Seeds
Seeds
Nearly every sangha from time to time experiences a wave of inertia, which is actively supported by those pupils called the “old soldiers” (and by other less complimentary names). With the aid of various false analogies, propounded with enormous condescension, they try to dissipate all enthusiasm and reduce the whole sangha to their own state of apathy.
On one such occasion, one such person was holding forth to a little group having their morning tea break on a verandah overlooking the garden. He waved a hand at the garden. “Think of the seeds,” he said magisterially. “They are sown deep in the ground, and nothing more is seen of them for quite a time. But then the first sprout appears, and a little later the plant or whatever it is. Do you remember when you were very small children, how impatient you used to be, waiting for the seeds to show themselves? You expected something to happen next day or, at most, next week. Some of you may even have dug them up, to see what was happening. How ridiculous it is to the adult, though naturally to the child without experience it seems quite natural.
“Well, it’s the same with inner training too.

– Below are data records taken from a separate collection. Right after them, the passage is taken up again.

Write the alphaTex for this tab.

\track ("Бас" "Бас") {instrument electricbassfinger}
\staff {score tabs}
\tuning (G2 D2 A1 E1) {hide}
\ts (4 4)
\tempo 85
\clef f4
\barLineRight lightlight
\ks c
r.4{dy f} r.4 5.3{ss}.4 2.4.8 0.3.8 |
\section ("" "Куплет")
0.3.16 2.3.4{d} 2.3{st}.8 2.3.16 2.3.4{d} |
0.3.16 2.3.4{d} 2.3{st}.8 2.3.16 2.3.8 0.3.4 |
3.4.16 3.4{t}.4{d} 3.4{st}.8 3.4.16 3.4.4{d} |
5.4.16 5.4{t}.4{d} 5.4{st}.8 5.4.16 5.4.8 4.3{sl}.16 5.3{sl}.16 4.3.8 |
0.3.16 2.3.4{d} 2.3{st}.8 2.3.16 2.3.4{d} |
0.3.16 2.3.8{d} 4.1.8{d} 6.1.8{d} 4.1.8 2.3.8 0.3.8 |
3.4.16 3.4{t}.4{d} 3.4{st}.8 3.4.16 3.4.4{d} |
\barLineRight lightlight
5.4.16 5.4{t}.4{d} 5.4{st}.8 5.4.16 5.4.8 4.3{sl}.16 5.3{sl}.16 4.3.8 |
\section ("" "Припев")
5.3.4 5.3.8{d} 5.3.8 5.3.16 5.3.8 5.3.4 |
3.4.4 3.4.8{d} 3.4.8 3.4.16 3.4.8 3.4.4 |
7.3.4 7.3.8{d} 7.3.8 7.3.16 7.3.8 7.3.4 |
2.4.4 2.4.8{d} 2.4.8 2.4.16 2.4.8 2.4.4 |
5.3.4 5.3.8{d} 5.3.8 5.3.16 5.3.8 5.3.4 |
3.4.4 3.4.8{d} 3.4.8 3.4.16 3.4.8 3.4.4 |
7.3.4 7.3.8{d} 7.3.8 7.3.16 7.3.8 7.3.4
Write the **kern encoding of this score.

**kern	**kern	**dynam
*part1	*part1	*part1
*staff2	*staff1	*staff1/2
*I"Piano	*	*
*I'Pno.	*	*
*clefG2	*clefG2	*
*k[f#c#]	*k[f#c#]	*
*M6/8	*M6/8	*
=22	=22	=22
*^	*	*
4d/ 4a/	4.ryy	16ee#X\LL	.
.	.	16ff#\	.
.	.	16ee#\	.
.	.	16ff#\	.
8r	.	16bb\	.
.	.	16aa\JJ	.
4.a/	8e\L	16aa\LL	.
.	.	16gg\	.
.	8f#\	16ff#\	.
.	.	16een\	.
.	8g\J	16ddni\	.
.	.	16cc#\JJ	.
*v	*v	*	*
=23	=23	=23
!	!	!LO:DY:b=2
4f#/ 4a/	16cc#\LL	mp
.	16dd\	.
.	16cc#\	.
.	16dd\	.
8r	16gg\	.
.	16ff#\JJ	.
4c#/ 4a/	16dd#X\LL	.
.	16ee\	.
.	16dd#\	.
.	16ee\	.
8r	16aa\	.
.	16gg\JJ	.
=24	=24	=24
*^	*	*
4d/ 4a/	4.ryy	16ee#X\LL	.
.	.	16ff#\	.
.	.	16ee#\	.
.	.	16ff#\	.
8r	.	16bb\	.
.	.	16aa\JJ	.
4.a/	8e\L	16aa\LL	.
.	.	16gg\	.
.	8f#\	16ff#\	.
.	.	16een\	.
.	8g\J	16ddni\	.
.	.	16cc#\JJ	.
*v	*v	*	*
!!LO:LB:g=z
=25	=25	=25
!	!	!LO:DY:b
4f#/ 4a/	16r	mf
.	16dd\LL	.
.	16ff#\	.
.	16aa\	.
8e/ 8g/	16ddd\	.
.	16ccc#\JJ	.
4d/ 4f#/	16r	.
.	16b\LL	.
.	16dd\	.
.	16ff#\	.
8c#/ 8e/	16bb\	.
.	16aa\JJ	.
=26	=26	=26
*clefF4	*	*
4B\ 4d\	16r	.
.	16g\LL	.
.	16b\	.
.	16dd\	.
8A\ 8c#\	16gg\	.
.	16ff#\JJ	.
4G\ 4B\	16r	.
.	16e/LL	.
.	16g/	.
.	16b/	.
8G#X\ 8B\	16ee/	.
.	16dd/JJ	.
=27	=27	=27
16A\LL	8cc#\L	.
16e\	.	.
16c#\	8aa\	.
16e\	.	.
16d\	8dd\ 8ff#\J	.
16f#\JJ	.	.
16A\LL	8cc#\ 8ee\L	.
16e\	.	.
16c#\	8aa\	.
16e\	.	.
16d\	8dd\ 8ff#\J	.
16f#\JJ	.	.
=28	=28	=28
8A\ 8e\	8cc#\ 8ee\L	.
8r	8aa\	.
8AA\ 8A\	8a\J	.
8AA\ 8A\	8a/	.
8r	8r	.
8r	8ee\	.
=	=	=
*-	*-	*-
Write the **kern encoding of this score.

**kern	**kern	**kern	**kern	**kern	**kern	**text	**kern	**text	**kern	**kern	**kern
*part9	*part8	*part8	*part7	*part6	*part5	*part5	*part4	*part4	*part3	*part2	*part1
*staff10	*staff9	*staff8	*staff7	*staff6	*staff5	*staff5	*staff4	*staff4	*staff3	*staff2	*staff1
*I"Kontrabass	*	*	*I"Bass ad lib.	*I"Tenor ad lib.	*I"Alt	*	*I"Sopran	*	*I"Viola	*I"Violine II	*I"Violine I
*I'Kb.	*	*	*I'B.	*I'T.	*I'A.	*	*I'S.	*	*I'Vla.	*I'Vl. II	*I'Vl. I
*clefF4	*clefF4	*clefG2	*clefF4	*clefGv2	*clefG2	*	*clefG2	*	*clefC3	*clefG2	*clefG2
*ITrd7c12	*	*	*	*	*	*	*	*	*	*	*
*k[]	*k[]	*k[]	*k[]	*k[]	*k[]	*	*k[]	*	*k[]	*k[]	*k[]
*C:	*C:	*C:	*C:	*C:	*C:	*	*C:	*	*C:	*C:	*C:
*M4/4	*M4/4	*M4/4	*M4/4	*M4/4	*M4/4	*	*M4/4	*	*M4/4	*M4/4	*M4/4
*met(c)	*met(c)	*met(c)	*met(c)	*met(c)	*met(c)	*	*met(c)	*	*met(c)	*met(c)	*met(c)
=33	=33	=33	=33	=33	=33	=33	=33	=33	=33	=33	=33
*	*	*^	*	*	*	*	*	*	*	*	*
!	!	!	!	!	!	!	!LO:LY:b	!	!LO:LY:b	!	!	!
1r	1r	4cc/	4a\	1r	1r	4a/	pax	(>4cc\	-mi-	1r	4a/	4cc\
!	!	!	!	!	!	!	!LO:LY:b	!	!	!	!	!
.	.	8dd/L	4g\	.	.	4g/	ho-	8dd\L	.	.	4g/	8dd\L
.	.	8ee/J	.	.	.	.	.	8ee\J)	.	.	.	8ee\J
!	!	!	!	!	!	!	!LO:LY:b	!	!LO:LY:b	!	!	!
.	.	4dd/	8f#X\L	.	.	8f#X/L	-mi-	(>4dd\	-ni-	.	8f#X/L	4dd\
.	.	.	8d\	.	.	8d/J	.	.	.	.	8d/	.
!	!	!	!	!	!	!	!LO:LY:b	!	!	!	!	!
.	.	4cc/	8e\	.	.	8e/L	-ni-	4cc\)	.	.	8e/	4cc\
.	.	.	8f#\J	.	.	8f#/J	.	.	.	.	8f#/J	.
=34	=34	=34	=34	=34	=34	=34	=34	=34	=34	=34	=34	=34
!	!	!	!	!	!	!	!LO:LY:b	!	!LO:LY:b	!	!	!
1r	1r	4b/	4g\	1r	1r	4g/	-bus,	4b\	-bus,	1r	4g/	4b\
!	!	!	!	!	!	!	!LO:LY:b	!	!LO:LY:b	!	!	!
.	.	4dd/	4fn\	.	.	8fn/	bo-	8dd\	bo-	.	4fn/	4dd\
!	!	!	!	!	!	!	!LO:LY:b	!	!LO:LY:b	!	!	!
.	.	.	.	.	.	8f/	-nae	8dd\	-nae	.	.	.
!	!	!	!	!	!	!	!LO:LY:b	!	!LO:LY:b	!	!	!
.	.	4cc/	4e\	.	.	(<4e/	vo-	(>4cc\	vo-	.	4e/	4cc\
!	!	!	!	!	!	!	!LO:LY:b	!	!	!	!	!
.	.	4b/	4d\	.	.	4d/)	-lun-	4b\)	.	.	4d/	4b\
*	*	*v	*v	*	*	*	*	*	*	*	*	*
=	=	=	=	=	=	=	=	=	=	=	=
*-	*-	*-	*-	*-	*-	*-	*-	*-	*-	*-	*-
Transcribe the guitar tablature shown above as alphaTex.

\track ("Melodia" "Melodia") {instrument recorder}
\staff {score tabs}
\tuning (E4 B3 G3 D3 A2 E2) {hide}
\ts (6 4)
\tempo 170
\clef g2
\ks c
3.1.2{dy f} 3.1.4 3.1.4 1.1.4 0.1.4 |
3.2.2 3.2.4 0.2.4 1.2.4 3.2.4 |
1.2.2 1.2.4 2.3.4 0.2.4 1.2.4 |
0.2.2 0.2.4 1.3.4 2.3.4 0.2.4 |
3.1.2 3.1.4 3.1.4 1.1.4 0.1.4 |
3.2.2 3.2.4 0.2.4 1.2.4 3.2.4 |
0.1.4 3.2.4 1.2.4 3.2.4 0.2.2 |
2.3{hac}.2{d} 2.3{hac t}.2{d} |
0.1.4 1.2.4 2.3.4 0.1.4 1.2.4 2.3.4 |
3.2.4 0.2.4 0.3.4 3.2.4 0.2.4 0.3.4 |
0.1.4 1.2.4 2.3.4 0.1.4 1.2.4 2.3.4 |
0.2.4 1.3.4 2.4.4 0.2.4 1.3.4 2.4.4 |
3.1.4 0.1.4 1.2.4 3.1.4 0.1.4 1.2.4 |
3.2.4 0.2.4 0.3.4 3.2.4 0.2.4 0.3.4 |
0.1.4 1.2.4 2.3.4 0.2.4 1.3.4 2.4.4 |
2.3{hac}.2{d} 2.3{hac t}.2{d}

People are far too anxious to see some results, far too anxious. They should understand that once the seeds have been sown, it is a question of waiting, just waiting: impatience for results does nothing to bring them about.”
One of the gardeners, an experienced yogi, was passing just below the verandah. “That’s right, isn’t it now?” the speaker appealed to him for support.
“Yes, that’s right. No use expecting seeds to come up the next day, or the next week. But still,” he continued, with a negligible glance toward the “old soldier,” “if it was ten years ago that you sowed them, and you’ve never watered the place and you’ve been walking over it, and then you let a wall collapse on it and didn’t clear away the rubble for quite some weeks—well, then, I should think, it might be worth digging them up and sowing some new ones.”